Here, k = 5. To find the first number of term 8, we first add k - 1 = 4, which is less than eight. We then add k - 2 = 3 to get 7, which is still less than eight. However, adding k - 3 = 2 would give us nine, which is greater than eight, and so we stop. We added two numbers together, and so the first number must be a 3.

Once we know what the first number is, you can get the second number quite easily. When doing the step to get the first number, we're essentially listing off the indices of the pairs where the first number changes. For example, in our above case, we had the series 0, 4, 7. Adding one to each of these gives 1, 5, 8, which are indeed the first pairs that start with the numbers 1, 2, and 3, respectively. Once you know what the first number is, you also know where pairs with that number start, and so you can subtract out the index of your number from that position. This tells you, with a zero-index, how many steps you've taken forward from that element. Moreover, you know what the second value of that first element is, because it's one plus the first element, and so you can say that the second value is given by the first number, plus one, plus the number of steps your index is beyond the first pair starting with the given number. In our case, since we are looking at index 8 and we know the first pair starting with a three is at position 8, we get that the second number is 3 + 1 + 0 = 4, and our pair is (3, 4).

> INFORMATION PROVIDED
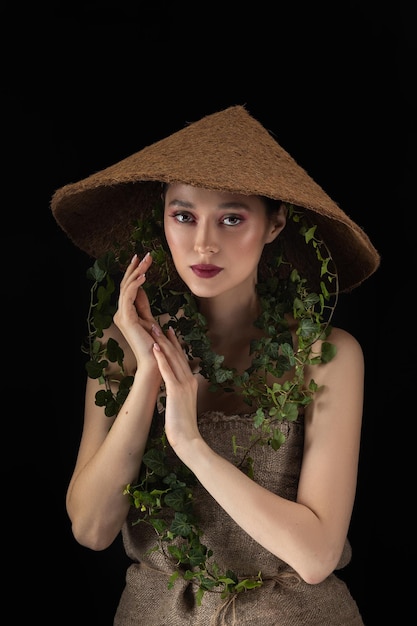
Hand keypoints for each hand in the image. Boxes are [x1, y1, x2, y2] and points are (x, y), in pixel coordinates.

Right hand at [113, 253, 156, 362]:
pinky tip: (144, 276)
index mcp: (125, 313)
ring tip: (147, 261)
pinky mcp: (126, 318)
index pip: (128, 288)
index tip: (142, 260)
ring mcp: (121, 316)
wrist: (154, 361)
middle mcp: (120, 313)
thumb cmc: (154, 343)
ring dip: (137, 272)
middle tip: (144, 255)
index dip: (134, 273)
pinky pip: (129, 297)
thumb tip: (142, 288)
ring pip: (127, 288)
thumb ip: (143, 305)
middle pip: (126, 285)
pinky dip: (136, 285)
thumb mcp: (149, 319)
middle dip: (135, 268)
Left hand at [151, 325, 199, 453]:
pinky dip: (161, 358)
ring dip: (162, 343)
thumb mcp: (182, 404)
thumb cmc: (183, 425)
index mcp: (191, 382)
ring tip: (154, 329)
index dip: (174, 344)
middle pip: (177, 354)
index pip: (181, 358)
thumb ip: (179, 392)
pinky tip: (154, 348)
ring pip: (172, 358)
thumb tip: (173, 386)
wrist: (189, 439)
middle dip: (167, 338)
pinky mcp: (176, 391)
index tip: (168, 331)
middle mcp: (189, 380)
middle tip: (158, 324)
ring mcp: (184, 385)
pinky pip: (167, 371)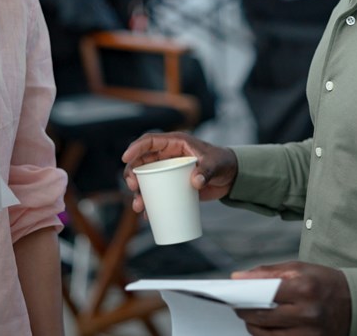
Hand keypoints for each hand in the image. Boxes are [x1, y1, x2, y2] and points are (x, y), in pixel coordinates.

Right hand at [121, 131, 237, 212]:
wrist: (231, 176)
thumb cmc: (223, 162)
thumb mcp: (216, 164)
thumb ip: (207, 170)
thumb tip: (196, 182)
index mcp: (175, 143)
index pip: (150, 141)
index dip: (135, 148)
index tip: (125, 158)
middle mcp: (167, 156)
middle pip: (142, 162)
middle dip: (132, 174)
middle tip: (133, 186)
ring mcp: (168, 171)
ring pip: (146, 179)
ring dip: (138, 192)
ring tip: (138, 206)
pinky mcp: (172, 185)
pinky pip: (156, 193)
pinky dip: (150, 203)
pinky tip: (147, 215)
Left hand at [232, 261, 351, 335]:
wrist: (356, 304)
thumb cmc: (325, 283)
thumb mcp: (299, 269)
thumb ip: (267, 272)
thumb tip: (238, 277)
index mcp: (305, 289)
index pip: (263, 293)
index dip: (244, 295)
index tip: (233, 294)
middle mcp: (307, 315)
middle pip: (261, 317)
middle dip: (245, 311)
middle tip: (239, 305)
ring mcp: (309, 335)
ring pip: (266, 335)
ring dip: (254, 326)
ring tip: (253, 315)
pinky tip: (267, 326)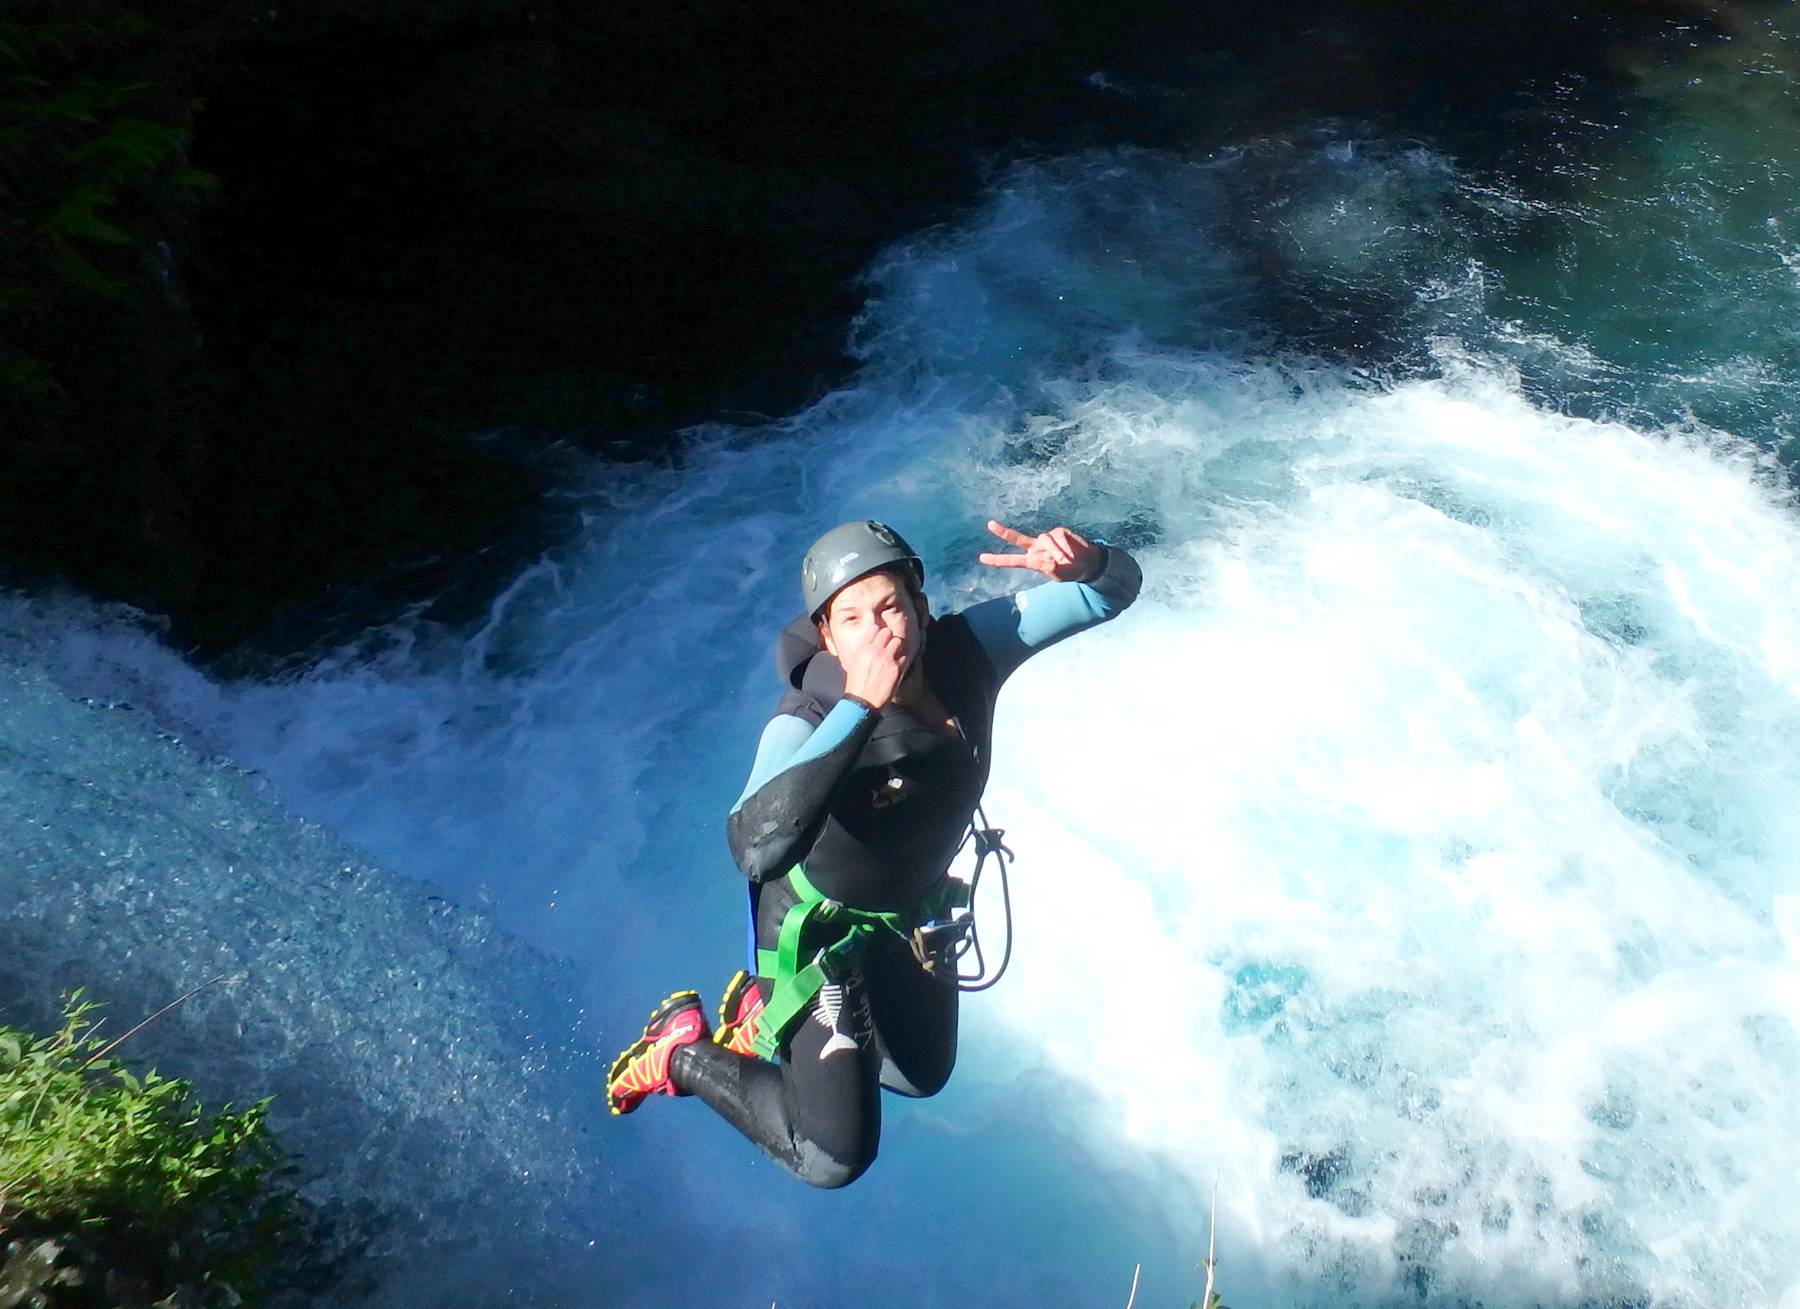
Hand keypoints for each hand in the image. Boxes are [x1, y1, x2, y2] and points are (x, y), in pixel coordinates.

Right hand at [840, 624, 908, 708]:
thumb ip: (864, 651)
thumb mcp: (855, 663)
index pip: (874, 628)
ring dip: (897, 646)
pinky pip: (904, 656)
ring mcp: (886, 658)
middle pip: (888, 632)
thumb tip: (872, 644)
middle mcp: (874, 651)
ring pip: (897, 641)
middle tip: (889, 644)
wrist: (862, 702)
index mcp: (862, 649)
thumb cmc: (856, 685)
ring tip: (894, 654)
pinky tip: (897, 665)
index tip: (880, 636)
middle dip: (889, 637)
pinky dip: (902, 659)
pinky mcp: (896, 668)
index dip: (878, 632)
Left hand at [978, 520, 1101, 581]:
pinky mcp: (1059, 532)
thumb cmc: (1070, 571)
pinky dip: (1063, 546)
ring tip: (1064, 560)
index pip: (1013, 560)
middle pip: (1018, 539)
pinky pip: (1058, 536)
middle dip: (1004, 532)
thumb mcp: (1058, 575)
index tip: (982, 558)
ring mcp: (1047, 539)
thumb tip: (1048, 558)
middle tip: (990, 525)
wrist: (1087, 564)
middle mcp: (1036, 548)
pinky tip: (1070, 554)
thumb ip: (1049, 567)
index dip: (998, 560)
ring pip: (1045, 539)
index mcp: (1033, 560)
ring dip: (1054, 550)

> WORK INSTRUCTIONS
(1) Answer these from the pair-indexing explanation:
(a) What value does k have?
(b) What series is given as the indices where the first number changes?
(c) What pair is found for index 8?
(2) Please reproduce the stretch of the pair-indexing explanation from "Here, k = 5." through "must be a 3.", word for word.
Work only from the pair-indexing explanation.

> ACTIVITY ANSWERS
(1)
(a) k = 5
(b) 0, 4, 7
(c) (3, 4)

(2)
Here, k = 5. To find the first number of term 8, we first add k - 1 = 4, which is less than eight. We then add k - 2 = 3 to get 7, which is still less than eight. However, adding k - 3 = 2 would give us nine, which is greater than eight, and so we stop. We added two numbers together, and so the first number must be a 3.